Goddamn, I was in pain. It was emotional pain, but it hurt nonetheless. I had to take a step back and re-evaluate the situation. Rather than feel defeated, it was time to re-frame.
There was some peace of mind bringing awareness to the feelings of guilt. Previously, it would tear me apart, while I continued carrying out my auto pilot mode. Eventually, the mask fell off, and the breakdown begins. I was proud of myself just for the simple fact that I was willing to acknowledge it, especially since part of it was related to some deep down trauma and irrational core beliefs. I pushed myself beyond surface level thoughts and feelings. That, in itself, is a challenge.
I cannot hold myself completely responsible for others’ feelings, actions, or perceptions. With the Facebook incident, I acknowledged my mistake in my lack of perspective taking and sympathy for others. I was not in control of how others would perceive the post or their experiences however.
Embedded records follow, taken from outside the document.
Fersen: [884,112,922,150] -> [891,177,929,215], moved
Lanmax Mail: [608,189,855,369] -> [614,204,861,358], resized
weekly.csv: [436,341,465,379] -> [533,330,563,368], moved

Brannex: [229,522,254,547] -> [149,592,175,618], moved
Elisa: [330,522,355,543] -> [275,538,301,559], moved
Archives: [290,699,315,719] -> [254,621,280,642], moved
With my mom, she unfortunately made poor decisions with her finances for many years, driving herself further and further into debt. It was not my fault for trying to help her in a tight situation.
For once, I took action against my guilt. I talked about it. I am writing about it now. Putting it out there made it less confusing and helped me understand the situation. Hearing other perspectives put it, well, in perspective. Their feedback assisted in opening up my view and prevented cognitive narrowing.
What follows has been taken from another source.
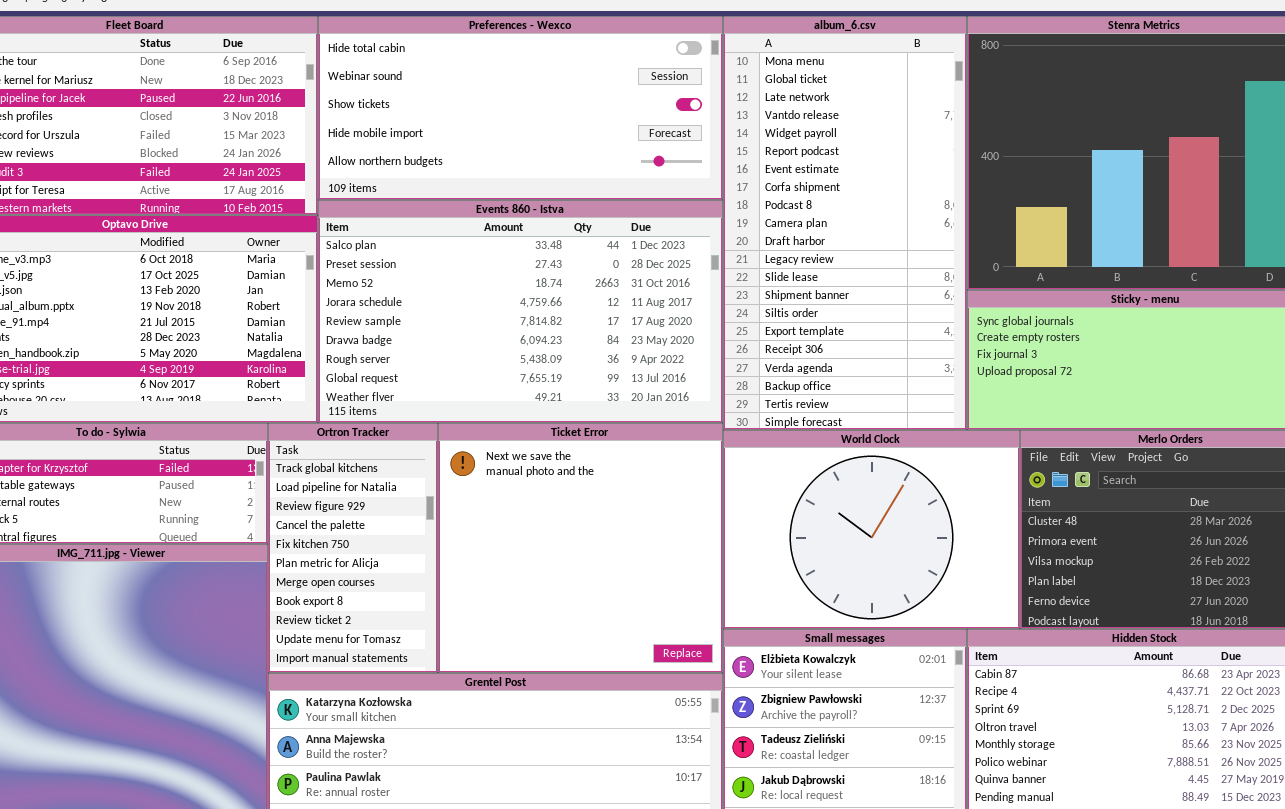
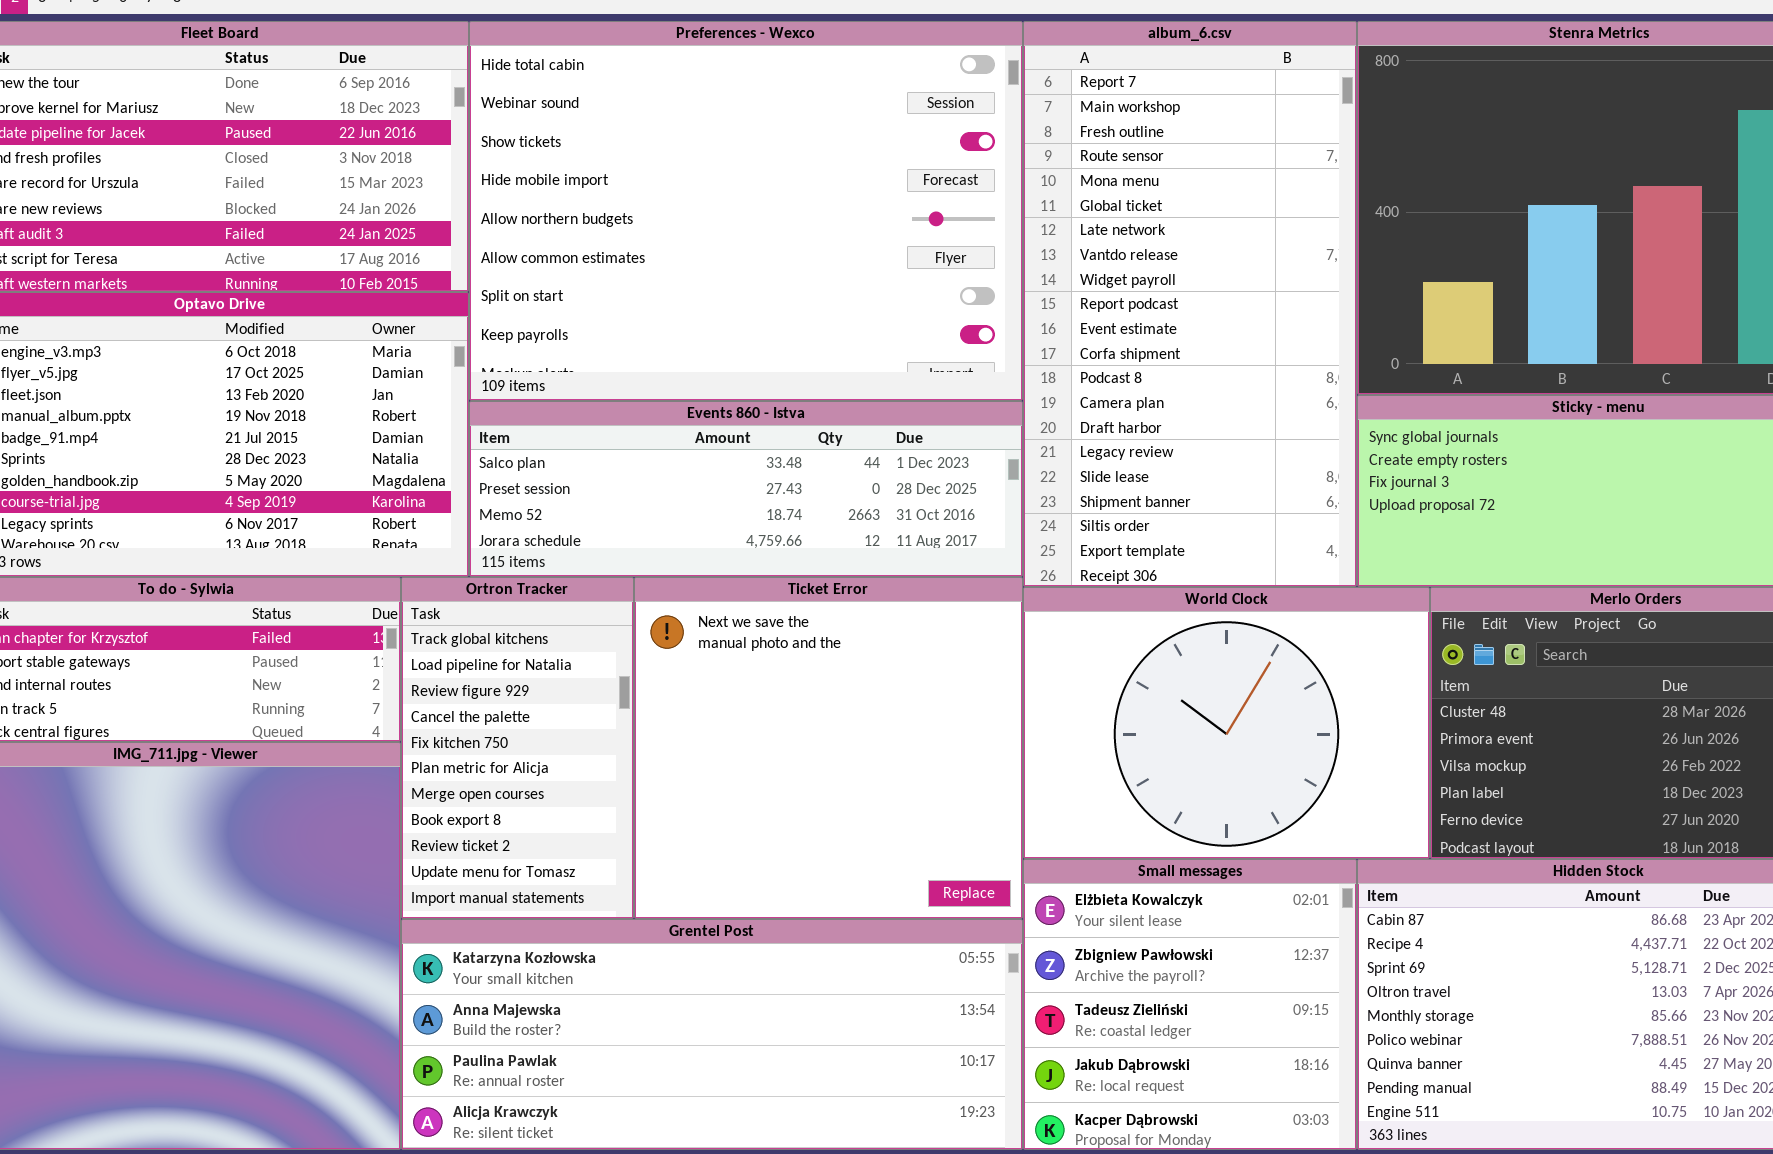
Preferences - Wexco: [318,16,723,200] -> [469,21,1023,401], resized
album_6.csv: [723,16,967,430] -> [1023,21,1357,587], scrolled up 4 rows
Events 860 - Istva: [318,200,723,423] -> [469,401,1023,577], resized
Ultimately, guilt held me back from acceptance. Like a ball and chain, it holds us back and keeps us in the past. The bigger the ball, the harder it is to move forward. It feeds into irrational thoughts and emotional reasoning. Acceptance is about being in the present moment and objective acknowledgment. Seeing the guilt for what it is takes away its control. It is just a feeling and nothing more.
Things are finally feelings a little lighter this week.